> [YOUR OBJECTIVE]:
Find each line in the records below that contains the string "What" and copy it out. Matches must have the same uppercase and lowercase letters.

> [LISTED ENTRIES]:
....
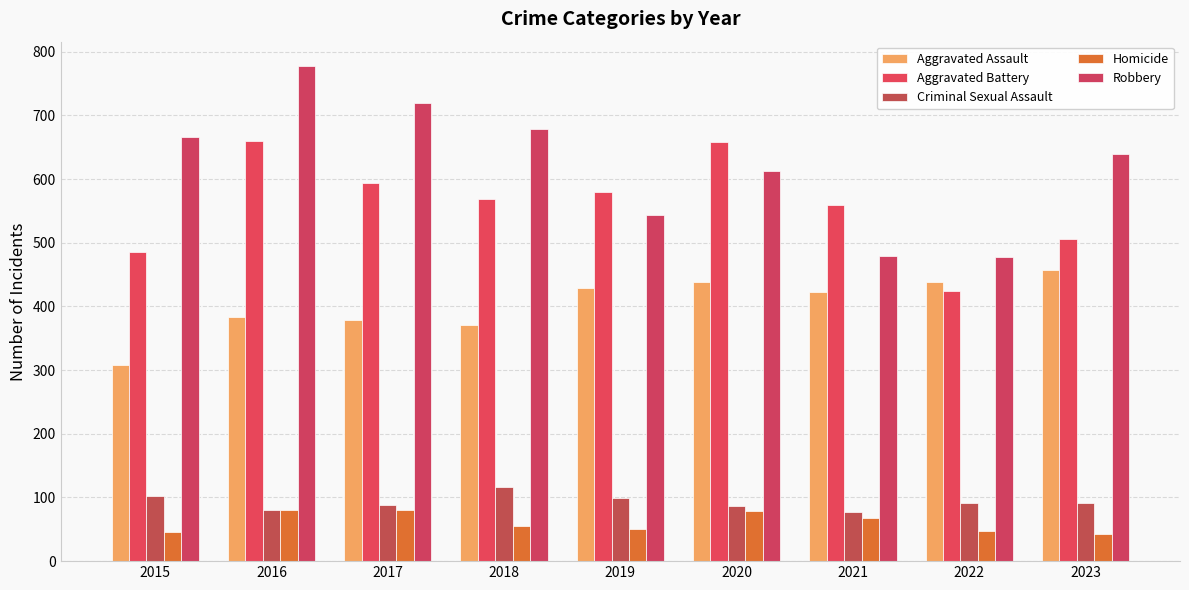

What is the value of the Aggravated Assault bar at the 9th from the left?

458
....
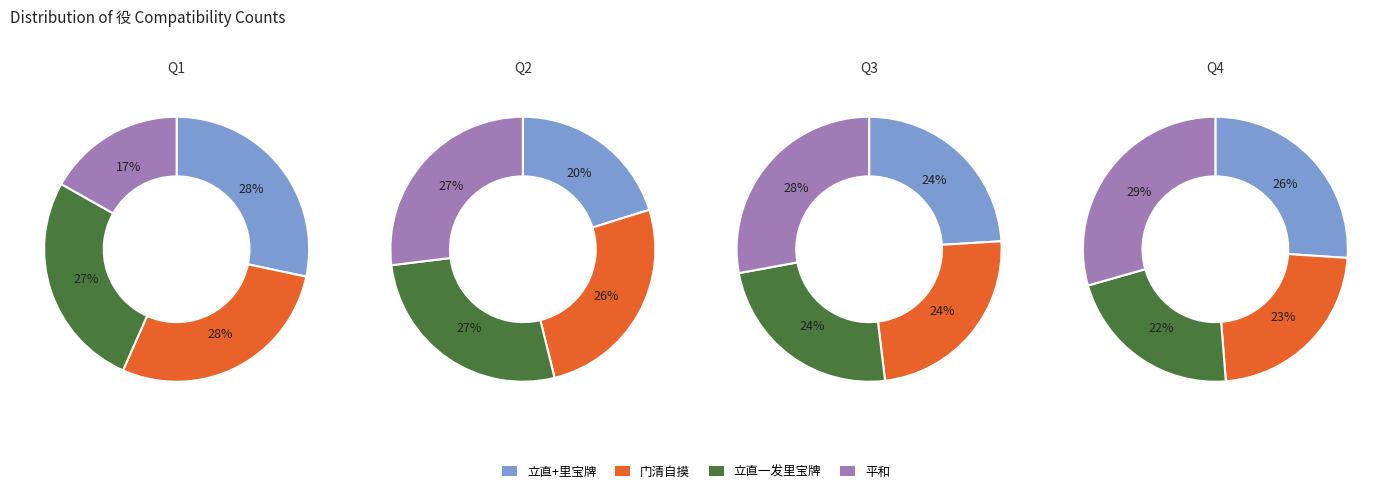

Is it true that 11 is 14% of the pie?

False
....
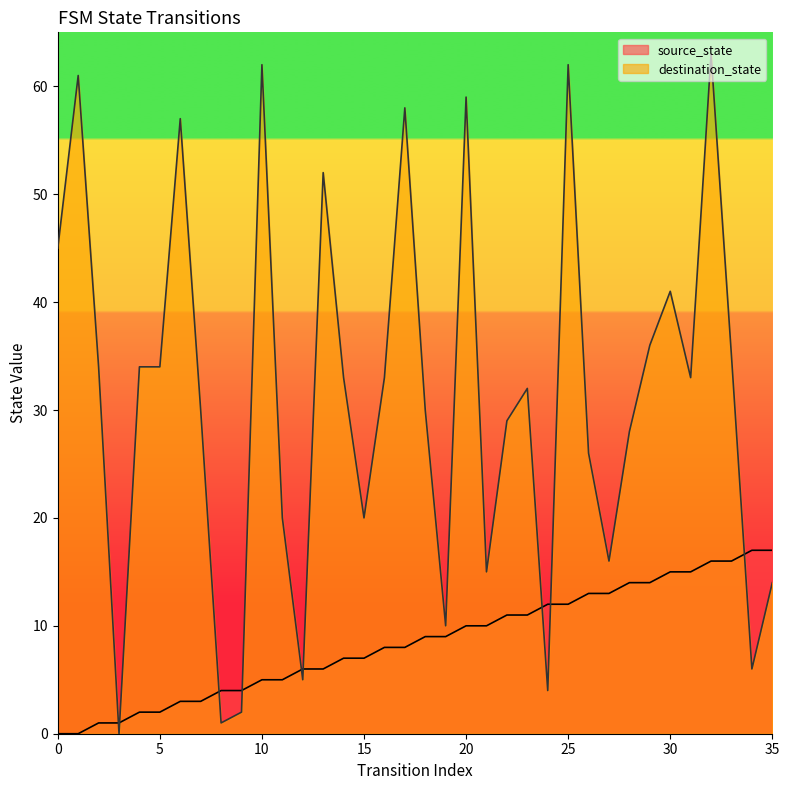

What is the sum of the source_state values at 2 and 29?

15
....
> [RESULT BELOW]:
What is the value of the Aggravated Assault bar at the 9th from the left?
What is the sum of the source_state values at 2 and 29?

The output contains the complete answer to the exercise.